Le présent de Noël
Chaque année, Noël nous rappelle que le Verbe s’est fait chair. Les familles célèbrent le don incommensurable que constitue la Nativité par l’offrande de cadeaux aux enfants, reconnaissant ainsi, à leur mesure, le don miraculeux que Dieu fit de son fils au monde. Bien que l’on se souvienne trop peu, au pied du sapin, de la signification spirituelle de cette réciprocité, son sens reste présent dans la tendresse qu’exprime le geste de donner comme dans la joie qui brille aux yeux des petits et des grands.
Mais rappelons-nous qu’au premier de tous les Noëls, le roi Hérode, croyant son règne menacé par un nourrisson, fit massacrer tous les nouveau-nés de Bethléem, aujourd’hui ville de Cisjordanie occupée où le deuil des milliers d’enfants gazaouis morts sous les bombes recouvrit la joie d’un voile noir. Dans un registre moins effroyable, étonnons-nous que nombre de municipalités françaises, sous l’emprise d’une conception erronée de la laïcité, voire inspirées par le wokisme, dénaturent le contenu et les formes traditionnelles des festivités de Noël pour des raisons idéologiques alors que leurs administrés, toutes populations confondues, y sont spontanément attachés. Déplorons enfin qu’un tiers des français envisagent de revendre leurs cadeaux de Noël et que beaucoup le font le soir même sur les sites de revente en ligne, faisant ainsi preuve d’un mépris de l’amour inscrit dans le don égal à leur considération de sa valeur marchande. Ces exemples, de natures et de gravités inégales, illustrent à quel point, sans cesse et dès l’origine, l’Incarnation est à la fois un mystère présent en toute chose et une réalité déniée, combattue ou ignorée.
Nul ne sait quel jour naquit Jésus et peu importe l’historicité de détail au regard du fait de l’incarnation qui se produit non pas un jour, mais à chaque instant et en tout lieu, en chacun, entre chacun et dans nos sociétés. De même que la Création qui eut elle aussi un début, l’Incarnation con-tinue incessamment de se manifester depuis que l’Épiphanie la révéla, après la première annonce aux bergers rejetés dans la misère, aux Mages qui en transmirent la portée universelle. Rien ne peut re-tenir Dieu d’agir continuellement dans et sur sa Création, en particulier dans et sur l’homme qu’il a créé à son image afin qu’il collabore à sa volonté ; rien, pas même la chute ni le péché dont il nous sauva par la mort sur la croix et la résurrection de son Fils. S’il a choisi de s’incarner à un moment précis de notre histoire, c’est pour nous éduquer, pour nous accompagner jusqu’à l’accomplissement de nos vies de créatures divines, c’est-à-dire pour nous relever de notre imperfection, nous qui sommes issus de sa perfection, afin que nous avancions vers le but final de notre divinisation par le retour dans le sein du Père dont nous aurons enfin su nous montrer dignes. S’incarner, c’est prendre chair, c’est assumer l’imperfection pour mieux la comprendre et la résoudre. Il nous est impossible de mesurer ce que « prendre chair » signifie pour Dieu de sacrifice et d’amour, si ce n’est, à notre di-mension, en prenant nous-mêmes la mesure de notre propre imperfection, non pas pour nous en punir mais pour mieux accueillir l’enseignement qu’Il nous prodigue à chaque seconde par sa Pré-sence en nous et parmi nous, dans le moindre de nos actes, dans la plus fugace de nos relations et la plus insignifiante de nos paroles et de nos pensées.

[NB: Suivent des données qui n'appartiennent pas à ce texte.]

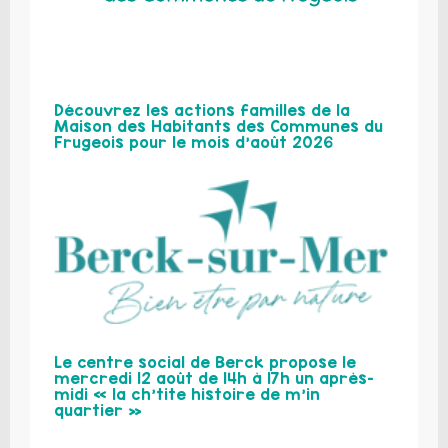
Découvrez les actions familles de la
Maison des Habitants des Communes du
Frugeois pour le mois d’août 2026
Le centre social de Berck propose le
mercredi 12 août de 14h à 17h un après-
midi « la ch’tite histoire de m’in
quartier »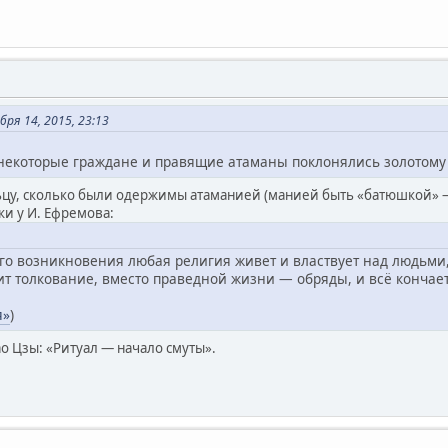
ря 14, 2015, 23:13
 некоторые граждане и правящие атаманы поклонялись золотому 
ьцу, сколько были одержимы атаманией (манией быть «батюшкой» — 
ки у И. Ефремова:
оего возникновения любая религия живет и властвует над людьм
ит толкование, вместо праведной жизни — обряды, и всё кончае
я»
)
о Цзы: «Ритуал — начало смуты».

François d’Assise nous enseigne dans sa première admonition que l’Incarnation se rend visible dans l’Eucharistie, moment privilégié où Dieu quitte sa magnificence pour venir à nous dans la forme d’une humble hostie à partager. Voyons-nous Dieu pour autant, Lui que n’a jamais vu que le Fils ? Le premier des préceptes est de l’aimer de tout son cœur, de toute son âme et de tout son esprit, mais parce que notre péché nous rend aveugle à sa perfection, c’est par l’application du second précepte que sa grâce se rend perceptible à nous : « Aime ton prochain comme toi-même. » Sans doute, la difficulté d’en faire notre règle de vie n’est-elle pas la moindre de nos imperfections. Et pourtant, ressentir sa Présence est le plus grand des bonheurs, limpide comme la joie d’un enfant qui se sait aimé.